→ **SUPPLIED DATA**
____________

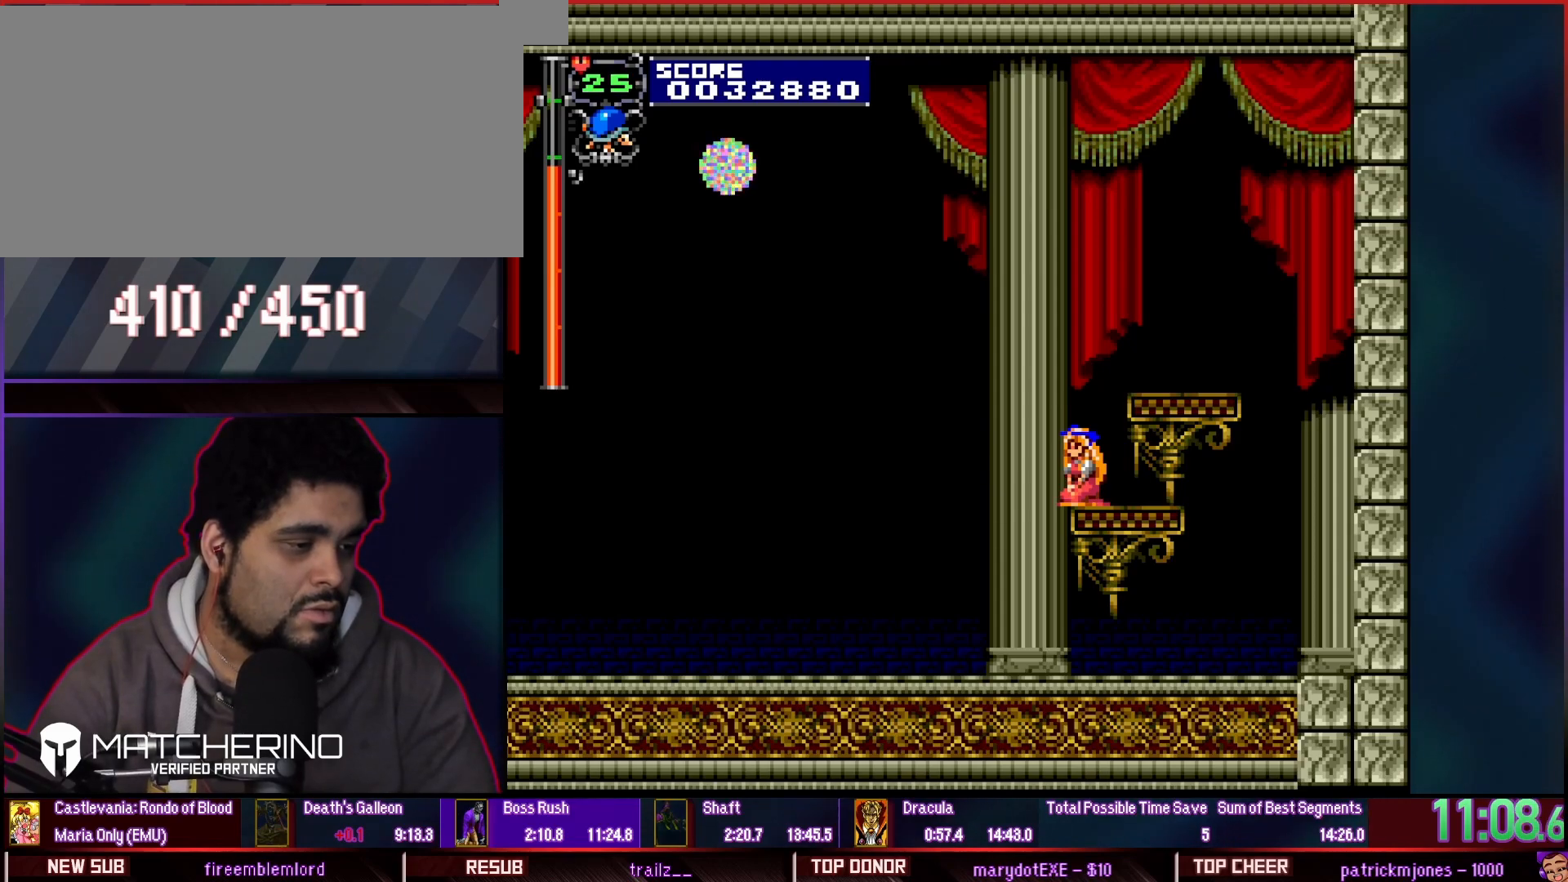
{"buttons": ["TRIANGLE", "DPAD_UP"], "events": [[200, "DPAD_UP", "down"], [233, "TRIANGLE", "down"]]}
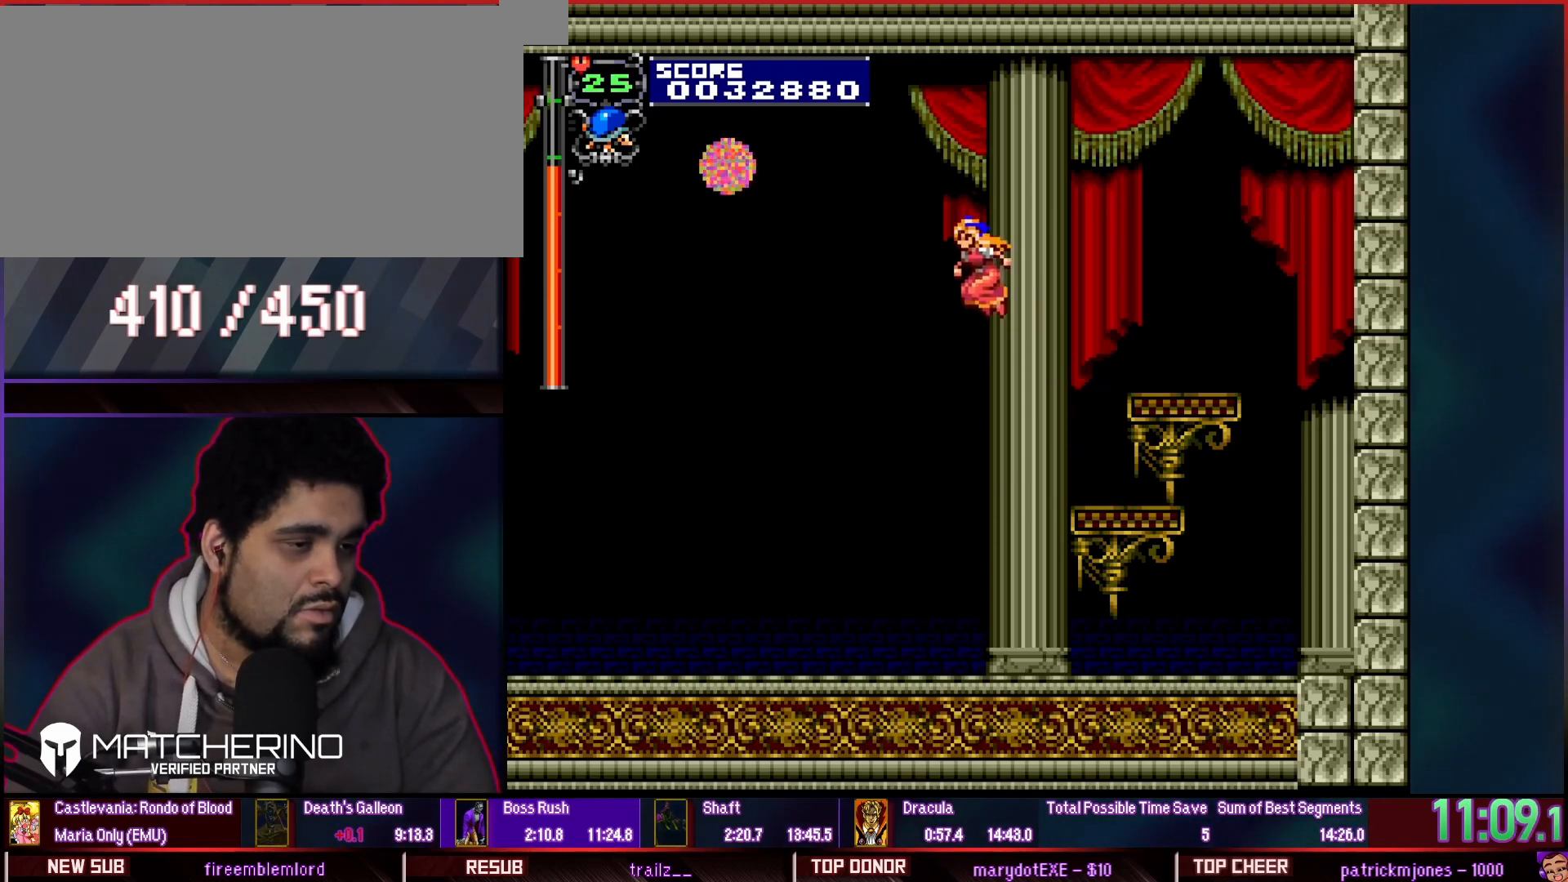
{"buttons": ["DPAD_UP"]}
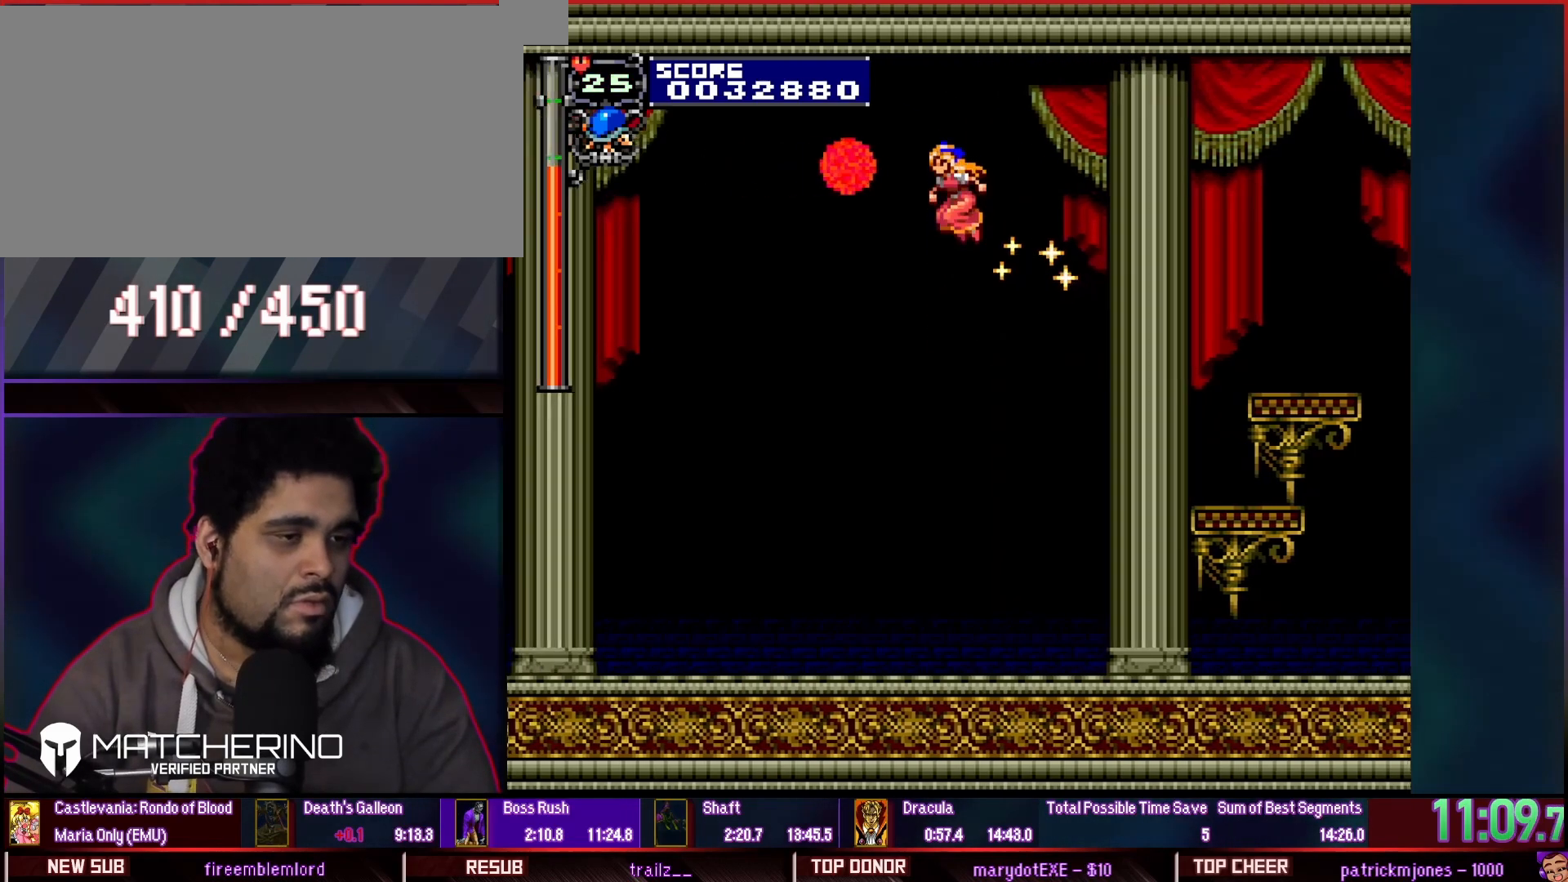
{"buttons": ["DPAD_DOWN"]}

____________

→ **PROBLEM TO WORK ON**
Could you repeat all of the data exactly, minus the pictures?

→ **OUTPUT BELOW**
{"buttons": ["TRIANGLE", "DPAD_UP"], "events": [[200, "DPAD_UP", "down"], [233, "TRIANGLE", "down"]]}
{"buttons": ["DPAD_UP"]}
{"buttons": ["DPAD_DOWN"]}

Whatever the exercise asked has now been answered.